Griechenland beflügelt Europas Aktienmärkte

Europas Aktien lagen nach dem ereignisreichen Wochenende in Plus, auch die asiatischen Börsen verzeichnen wieder Kursgewinne. Im heimischen Leitindex Atx liegen die Banken vorn.

Von Eurostoxx über Dax bis zum heimischen Leitindex Atx: In den ersten Minuten des Montagvormittags begrüßen Europas Aktionäre die Entwicklung in der griechischen Schuldenkrise (mehr zu den aktuellen Ereignissen im Griechenland-Ticker von format.at). Der Eurostoxx lag um 9:30 Uhr 1,28 Prozent im Plus, der Dax 1,15 Prozent und der Atx 1,08 Prozent.

Am oberen Ende des Atx lagen vor allem die Bankenwerte: Raiffeisen Bank International führt das Ranking um 9:30 Uhr mit einem Plus von 2,68 Prozent an, Erste Group ist mit einem Plus von 1,59 Prozent die viertstärkste Atx-Aktie des Morgens. Stark zeigten sich auch Uniqa (plus 2,34 Prozent) und Telekom Austria (plus 1,68 Prozent). Schlusslicht ist Schoeller-Bleckmann (minus 0,57 Prozent).

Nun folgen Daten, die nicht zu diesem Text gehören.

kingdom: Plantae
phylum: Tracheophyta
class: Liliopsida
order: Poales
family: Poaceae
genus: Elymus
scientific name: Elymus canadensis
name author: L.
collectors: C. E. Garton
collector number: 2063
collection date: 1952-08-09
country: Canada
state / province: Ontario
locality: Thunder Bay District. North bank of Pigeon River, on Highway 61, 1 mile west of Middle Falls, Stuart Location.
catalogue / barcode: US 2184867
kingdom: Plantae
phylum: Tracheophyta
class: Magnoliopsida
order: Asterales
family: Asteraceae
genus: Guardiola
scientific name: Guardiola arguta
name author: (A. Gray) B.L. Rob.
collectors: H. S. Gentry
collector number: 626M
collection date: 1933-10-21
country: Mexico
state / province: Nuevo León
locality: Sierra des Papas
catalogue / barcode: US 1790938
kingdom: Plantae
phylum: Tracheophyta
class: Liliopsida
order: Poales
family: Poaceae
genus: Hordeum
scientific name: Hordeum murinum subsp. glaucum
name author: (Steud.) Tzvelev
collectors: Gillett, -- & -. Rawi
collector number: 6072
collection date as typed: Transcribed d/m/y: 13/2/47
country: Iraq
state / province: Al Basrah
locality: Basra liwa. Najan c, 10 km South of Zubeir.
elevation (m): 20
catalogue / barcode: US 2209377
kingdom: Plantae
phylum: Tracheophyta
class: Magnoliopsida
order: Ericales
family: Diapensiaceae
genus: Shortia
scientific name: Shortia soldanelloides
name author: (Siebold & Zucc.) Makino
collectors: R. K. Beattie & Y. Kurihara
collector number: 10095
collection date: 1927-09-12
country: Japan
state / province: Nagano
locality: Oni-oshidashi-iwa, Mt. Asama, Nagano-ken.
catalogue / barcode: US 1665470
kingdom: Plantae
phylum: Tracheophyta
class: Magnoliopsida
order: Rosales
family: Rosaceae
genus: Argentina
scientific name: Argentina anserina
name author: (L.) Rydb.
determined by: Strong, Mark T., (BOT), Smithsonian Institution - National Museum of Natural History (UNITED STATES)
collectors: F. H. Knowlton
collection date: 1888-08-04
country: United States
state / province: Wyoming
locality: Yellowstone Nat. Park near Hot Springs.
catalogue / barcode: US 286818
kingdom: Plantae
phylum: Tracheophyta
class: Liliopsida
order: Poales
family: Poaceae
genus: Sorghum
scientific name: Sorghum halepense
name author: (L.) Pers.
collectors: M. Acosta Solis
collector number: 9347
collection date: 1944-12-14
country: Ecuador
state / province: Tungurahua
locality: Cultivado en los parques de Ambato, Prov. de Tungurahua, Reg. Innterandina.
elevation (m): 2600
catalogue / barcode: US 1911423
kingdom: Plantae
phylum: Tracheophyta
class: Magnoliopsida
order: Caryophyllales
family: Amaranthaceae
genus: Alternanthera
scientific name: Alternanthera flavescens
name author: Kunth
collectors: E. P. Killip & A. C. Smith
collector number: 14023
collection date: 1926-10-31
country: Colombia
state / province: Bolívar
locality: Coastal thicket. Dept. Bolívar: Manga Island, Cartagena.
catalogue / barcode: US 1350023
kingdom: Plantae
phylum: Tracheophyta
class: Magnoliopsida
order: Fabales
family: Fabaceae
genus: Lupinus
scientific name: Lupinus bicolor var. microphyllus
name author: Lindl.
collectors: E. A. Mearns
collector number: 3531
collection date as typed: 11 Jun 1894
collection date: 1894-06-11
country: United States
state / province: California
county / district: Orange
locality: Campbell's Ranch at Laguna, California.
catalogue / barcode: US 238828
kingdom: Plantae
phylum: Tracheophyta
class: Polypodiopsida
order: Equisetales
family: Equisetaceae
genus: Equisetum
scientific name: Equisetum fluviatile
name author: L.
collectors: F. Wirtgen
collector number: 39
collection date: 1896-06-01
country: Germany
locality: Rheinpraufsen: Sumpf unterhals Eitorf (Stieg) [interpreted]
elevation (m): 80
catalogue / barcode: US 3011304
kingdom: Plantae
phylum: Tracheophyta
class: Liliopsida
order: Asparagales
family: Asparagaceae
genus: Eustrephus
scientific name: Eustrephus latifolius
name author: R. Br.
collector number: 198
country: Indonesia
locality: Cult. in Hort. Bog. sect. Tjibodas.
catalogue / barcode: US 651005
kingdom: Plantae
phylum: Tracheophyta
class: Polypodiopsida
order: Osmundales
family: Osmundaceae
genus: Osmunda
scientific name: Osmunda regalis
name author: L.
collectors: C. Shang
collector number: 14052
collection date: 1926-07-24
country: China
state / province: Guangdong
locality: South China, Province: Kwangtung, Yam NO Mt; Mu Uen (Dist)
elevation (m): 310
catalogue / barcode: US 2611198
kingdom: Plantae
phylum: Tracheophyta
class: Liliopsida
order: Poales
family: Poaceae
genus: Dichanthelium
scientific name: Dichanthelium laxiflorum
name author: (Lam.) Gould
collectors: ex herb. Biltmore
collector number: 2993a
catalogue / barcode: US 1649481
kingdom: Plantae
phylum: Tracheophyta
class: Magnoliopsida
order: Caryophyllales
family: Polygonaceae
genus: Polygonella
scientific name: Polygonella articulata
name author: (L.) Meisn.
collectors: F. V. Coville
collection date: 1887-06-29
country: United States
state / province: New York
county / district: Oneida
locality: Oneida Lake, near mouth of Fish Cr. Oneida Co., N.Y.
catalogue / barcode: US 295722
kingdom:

Der Euro lag um 10 Uhr bei 1,10 Dollar und somit 0,90 Prozent unter dem Freitagabend. In den vergangenen zwölf Monaten hat der Euro gegenüber dem Dollar 18,72 Prozent verloren.

Gute Stimmung in Fernost

Die asiatischen Börsen hatten bereits im Plus geschlossen: Der Nikkei-Index für 225 führende Werte gewann 309,94 Punkte oder 1,57 Prozent auf den Schlussstand von 20.089,77 Zählern und übersprang somit wieder die Marke von 20.000 Punkten.

Und auch in China lockert sich die Stimmung wieder auf: Der Hong Kong Hang Seng Index schloss 1,18 Prozent im Plus, der Shanghai Composite Index 2,39 Prozent. Beide Börsen sind somit seit Donnerstag vergangener Woche wieder auf Erholung eingestellt – was jedoch weniger an Griechenland oder der realwirtschaftlichen Situation im Reich der Mitte liegen dürfte, sondern mehr am konsequenten Durchgreifen der Regierung am chinesischen Aktienmarkt. Chinas Aktienmärkte waren zuvor massiv eingebrochen, was auch bei europäischen Exporteuren für Kopfzerbrechen sorgt.